DATA SHOWN section start
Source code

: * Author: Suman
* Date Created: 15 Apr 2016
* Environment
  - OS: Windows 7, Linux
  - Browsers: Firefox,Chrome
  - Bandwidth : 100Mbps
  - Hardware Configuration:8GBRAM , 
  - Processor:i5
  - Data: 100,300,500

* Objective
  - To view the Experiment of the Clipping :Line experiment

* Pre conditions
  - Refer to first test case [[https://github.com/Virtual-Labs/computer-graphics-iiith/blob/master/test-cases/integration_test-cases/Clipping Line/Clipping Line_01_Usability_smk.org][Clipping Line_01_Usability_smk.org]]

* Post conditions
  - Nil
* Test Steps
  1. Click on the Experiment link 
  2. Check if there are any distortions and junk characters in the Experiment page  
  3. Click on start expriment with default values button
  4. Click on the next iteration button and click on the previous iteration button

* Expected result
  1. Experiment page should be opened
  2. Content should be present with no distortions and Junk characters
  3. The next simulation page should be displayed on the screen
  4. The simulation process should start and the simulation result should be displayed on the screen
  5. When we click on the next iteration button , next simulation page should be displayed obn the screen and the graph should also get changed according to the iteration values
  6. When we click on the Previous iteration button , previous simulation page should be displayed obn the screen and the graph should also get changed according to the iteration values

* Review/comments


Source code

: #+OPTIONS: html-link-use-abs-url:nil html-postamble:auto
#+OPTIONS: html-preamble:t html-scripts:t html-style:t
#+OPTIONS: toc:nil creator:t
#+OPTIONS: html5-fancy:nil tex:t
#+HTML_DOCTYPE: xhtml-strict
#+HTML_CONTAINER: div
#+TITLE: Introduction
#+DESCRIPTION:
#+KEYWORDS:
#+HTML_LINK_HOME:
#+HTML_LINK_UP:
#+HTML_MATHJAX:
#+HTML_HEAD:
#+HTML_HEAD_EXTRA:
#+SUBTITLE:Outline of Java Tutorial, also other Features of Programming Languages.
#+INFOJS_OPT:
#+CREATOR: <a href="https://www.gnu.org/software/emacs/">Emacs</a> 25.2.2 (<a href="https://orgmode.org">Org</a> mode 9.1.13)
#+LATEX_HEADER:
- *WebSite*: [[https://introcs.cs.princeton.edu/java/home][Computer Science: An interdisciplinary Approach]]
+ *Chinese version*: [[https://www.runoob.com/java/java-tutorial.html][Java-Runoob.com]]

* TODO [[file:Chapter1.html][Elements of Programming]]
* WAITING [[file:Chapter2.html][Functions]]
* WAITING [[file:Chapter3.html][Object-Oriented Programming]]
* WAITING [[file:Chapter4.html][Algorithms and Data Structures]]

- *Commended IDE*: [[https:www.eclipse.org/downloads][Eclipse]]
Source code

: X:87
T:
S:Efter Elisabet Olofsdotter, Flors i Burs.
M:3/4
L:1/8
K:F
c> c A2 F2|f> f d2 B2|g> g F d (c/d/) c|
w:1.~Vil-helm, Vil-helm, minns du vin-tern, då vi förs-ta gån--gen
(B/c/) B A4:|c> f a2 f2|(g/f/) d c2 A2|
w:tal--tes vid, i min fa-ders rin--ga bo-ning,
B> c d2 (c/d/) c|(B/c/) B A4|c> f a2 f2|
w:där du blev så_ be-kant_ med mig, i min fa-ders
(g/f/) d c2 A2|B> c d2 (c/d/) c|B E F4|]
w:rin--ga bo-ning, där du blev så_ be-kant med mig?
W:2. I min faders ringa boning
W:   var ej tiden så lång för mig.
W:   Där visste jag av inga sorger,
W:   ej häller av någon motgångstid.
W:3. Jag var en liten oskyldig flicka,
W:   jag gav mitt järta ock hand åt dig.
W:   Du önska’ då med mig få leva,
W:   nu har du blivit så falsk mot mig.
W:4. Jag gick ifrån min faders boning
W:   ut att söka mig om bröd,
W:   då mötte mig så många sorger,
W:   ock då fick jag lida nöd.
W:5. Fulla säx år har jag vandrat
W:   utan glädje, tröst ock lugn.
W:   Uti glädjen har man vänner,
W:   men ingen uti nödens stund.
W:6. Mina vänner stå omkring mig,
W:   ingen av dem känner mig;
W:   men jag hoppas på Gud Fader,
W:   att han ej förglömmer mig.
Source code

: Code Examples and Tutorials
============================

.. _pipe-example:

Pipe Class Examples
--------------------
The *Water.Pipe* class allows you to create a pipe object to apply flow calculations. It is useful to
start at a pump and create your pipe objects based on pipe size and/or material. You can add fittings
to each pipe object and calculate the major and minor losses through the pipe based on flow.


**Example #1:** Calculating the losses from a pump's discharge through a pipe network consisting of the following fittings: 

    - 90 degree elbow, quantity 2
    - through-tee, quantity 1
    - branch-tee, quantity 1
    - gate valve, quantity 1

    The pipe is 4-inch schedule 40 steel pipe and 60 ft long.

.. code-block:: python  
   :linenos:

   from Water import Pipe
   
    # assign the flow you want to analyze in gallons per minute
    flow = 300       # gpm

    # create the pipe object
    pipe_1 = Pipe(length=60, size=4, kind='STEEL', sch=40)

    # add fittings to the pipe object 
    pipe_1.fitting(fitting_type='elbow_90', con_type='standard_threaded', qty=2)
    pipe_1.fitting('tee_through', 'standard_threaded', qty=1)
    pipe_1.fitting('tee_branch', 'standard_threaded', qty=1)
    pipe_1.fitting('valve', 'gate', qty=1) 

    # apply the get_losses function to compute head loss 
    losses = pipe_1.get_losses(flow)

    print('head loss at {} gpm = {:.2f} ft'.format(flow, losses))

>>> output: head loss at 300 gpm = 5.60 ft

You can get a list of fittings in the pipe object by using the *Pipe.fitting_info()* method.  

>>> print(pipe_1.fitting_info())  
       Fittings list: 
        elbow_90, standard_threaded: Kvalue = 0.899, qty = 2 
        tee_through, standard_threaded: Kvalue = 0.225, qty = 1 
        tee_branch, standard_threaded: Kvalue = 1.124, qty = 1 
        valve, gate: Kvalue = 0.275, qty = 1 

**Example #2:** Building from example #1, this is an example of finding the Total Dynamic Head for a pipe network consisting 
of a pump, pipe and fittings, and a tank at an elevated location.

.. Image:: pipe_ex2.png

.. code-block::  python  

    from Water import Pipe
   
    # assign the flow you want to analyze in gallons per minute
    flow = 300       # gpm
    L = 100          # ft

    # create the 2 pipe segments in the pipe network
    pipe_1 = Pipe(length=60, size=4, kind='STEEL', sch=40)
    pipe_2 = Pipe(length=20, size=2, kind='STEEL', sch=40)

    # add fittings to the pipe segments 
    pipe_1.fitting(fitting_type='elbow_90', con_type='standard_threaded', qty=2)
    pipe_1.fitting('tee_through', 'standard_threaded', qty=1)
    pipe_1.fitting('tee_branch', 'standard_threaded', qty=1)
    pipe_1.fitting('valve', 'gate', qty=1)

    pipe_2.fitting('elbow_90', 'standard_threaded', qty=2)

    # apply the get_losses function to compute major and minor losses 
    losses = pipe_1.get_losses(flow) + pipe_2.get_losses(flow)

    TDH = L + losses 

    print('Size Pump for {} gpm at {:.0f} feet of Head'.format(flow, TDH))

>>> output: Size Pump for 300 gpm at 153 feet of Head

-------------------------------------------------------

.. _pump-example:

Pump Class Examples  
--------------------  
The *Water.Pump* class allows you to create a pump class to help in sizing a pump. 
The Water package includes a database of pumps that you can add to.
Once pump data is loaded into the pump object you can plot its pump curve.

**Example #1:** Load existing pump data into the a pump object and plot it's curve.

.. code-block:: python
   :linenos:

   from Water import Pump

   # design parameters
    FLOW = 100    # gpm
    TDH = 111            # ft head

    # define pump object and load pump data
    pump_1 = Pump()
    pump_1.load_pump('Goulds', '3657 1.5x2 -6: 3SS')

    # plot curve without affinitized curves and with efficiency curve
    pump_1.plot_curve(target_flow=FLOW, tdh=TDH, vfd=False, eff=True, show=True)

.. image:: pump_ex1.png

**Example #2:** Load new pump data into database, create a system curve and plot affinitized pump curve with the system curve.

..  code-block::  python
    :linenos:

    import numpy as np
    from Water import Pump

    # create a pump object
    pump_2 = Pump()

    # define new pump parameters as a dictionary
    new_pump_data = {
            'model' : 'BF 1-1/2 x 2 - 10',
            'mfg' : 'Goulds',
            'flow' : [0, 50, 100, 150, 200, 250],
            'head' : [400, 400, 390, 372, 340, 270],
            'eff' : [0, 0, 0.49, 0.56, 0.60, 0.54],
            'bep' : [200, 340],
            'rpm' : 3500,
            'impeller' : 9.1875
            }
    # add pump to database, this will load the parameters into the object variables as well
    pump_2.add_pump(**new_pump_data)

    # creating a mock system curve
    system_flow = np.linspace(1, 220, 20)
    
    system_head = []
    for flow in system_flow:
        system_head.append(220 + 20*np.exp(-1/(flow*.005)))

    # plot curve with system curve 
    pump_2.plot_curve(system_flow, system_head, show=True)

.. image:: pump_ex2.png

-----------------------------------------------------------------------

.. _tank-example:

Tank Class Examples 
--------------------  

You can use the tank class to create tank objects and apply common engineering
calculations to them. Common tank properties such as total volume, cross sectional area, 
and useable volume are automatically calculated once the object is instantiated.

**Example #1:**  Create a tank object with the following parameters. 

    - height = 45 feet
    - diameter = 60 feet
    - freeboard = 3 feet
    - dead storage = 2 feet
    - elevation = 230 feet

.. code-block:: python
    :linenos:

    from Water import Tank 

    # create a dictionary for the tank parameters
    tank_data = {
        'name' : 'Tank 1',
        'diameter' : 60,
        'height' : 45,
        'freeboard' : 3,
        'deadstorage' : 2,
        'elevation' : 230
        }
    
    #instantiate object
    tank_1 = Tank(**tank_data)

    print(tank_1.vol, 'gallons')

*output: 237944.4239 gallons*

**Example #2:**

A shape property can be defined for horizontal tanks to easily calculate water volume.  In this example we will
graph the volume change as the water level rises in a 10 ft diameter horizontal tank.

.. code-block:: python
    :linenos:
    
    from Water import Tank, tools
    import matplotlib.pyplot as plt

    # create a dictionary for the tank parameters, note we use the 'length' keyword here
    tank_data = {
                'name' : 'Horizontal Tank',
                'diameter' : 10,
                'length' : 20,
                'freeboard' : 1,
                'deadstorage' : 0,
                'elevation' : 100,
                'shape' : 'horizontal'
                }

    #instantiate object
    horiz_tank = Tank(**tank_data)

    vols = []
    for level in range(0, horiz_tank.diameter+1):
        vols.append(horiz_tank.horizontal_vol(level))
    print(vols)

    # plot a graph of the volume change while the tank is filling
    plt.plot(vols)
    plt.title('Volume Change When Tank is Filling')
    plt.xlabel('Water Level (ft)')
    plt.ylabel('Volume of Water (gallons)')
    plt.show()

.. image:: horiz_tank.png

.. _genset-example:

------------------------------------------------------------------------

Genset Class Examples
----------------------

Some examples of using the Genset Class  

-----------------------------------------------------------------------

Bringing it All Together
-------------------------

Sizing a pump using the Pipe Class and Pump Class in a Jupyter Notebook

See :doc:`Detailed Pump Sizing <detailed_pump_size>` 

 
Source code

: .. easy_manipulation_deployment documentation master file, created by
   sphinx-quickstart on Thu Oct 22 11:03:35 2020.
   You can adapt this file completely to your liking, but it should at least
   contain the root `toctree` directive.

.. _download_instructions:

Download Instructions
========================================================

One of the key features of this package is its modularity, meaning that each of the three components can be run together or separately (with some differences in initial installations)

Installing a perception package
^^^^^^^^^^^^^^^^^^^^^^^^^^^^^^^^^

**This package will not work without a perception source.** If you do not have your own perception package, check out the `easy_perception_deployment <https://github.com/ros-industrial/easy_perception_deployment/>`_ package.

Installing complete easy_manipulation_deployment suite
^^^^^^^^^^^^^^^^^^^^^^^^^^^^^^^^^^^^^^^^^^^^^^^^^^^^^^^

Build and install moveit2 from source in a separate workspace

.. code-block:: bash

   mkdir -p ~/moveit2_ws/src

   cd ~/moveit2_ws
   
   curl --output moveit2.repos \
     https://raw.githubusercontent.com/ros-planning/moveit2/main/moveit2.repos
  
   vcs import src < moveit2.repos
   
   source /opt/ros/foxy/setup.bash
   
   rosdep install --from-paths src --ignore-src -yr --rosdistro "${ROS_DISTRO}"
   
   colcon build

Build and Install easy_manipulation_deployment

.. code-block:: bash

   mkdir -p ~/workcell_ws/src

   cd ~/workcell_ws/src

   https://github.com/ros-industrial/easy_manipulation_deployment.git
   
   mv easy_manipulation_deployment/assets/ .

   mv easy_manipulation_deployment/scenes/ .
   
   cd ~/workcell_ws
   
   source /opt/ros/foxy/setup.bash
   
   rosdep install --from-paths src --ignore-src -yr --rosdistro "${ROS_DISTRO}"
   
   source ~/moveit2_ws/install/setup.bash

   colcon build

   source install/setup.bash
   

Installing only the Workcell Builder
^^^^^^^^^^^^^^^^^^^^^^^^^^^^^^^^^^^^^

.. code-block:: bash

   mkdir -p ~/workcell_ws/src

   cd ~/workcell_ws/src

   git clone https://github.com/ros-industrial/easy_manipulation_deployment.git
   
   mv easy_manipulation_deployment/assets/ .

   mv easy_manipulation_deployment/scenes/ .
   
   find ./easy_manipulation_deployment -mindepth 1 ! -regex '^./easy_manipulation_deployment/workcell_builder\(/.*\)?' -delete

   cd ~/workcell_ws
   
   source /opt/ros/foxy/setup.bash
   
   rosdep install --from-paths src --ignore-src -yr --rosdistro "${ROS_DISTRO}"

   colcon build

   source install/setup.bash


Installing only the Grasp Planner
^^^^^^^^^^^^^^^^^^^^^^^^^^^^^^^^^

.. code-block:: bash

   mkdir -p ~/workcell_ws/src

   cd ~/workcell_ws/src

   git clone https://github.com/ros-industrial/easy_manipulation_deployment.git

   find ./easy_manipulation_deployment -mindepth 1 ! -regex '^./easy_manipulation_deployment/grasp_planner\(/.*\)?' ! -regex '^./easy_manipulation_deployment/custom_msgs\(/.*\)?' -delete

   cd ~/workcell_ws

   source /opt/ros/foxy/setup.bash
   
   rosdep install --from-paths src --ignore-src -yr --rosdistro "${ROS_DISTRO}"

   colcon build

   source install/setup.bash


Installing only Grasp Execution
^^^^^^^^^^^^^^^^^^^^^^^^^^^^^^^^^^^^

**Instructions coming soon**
DATA SHOWN section end
▸ PROBLEM STATEMENT: From the data above, return every line from the line that has "tee_branch, standard_threaded: Kvalue" up to and including the line that has "for a pipe network consisting", exactly.

▸ RESPONSE BELOW:
        tee_branch, standard_threaded: Kvalue = 1.124, qty = 1 
        valve, gate: Kvalue = 0.275, qty = 1 

**Example #2:** Building from example #1, this is an example of finding the Total Dynamic Head for a pipe network consisting 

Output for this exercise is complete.